### Text shown
▼

Tuesday, May 29, 2018

Assassinations

Earlier this month, Iraq held national elections.  To the surprise of the US government and their whores in the media, Shi'ite cleric and movement leader Moqtada al-Sadr ended up the big winner.

Sunday, Abdullah bin Bijad al-Otaibi (ALARABIYA) wondered:

So now the question is who will assassinate Muqtada al-Sadr? Or who will assassinate his deputies to reengineer the composition of the Iraqi parliament? This has already happened earlier when the formation of government was taken away from Ayad Allawi and was passed on to Nouri al-Maliki.
It will be at the hand of Iran and no one else, but how will that be done? Will it be done through the hands of Sunni extremists, like when al-Qaeda assassinated Mohammed Baqir al-Hakim? Or will it be carried out by Shiite extremists like the bombing of Al-Askari Shrine in Samarra? The Iranian apparatuses, their militias and their agents in Iraq can answer these questions.

▲

### Questions
A. According to the post on assassinations, who ended up the big winner of Iraq's national elections?
B. List every person named in the post on assassinations.

### Data section
▼

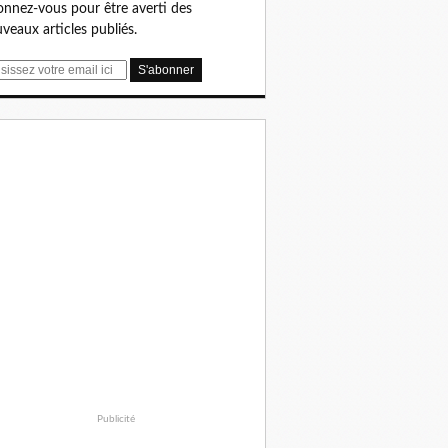
nnez-vous pour être averti des
veaux articles publiés.
Publicité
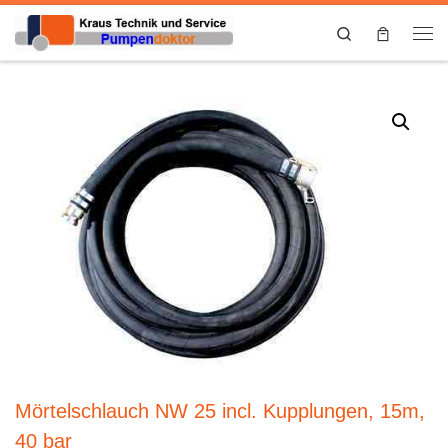
Search
Mörtelschlauch NW 25 incl. Kupplungen, 15m,
40 bar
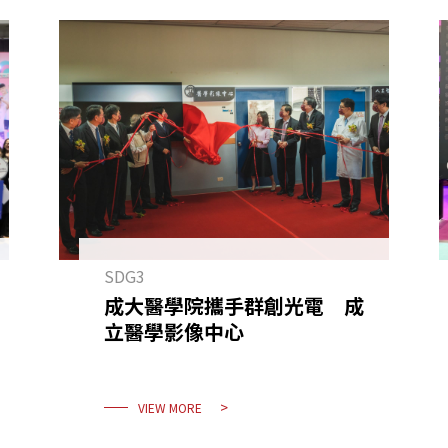
SDG3
成大醫學院攜手群創光電 成
立醫學影像中心
VIEW MORE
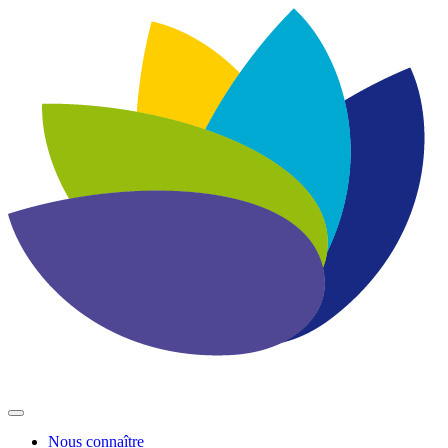
Nous connaître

▲

### Problem solutions
A. Moqtada al-Sadr

B. Moqtada al-Sadr, Abdullah bin Bijad al-Otaibi, Ayad Allawi, Nouri al-Maliki, Mohammed Baqir al-Hakim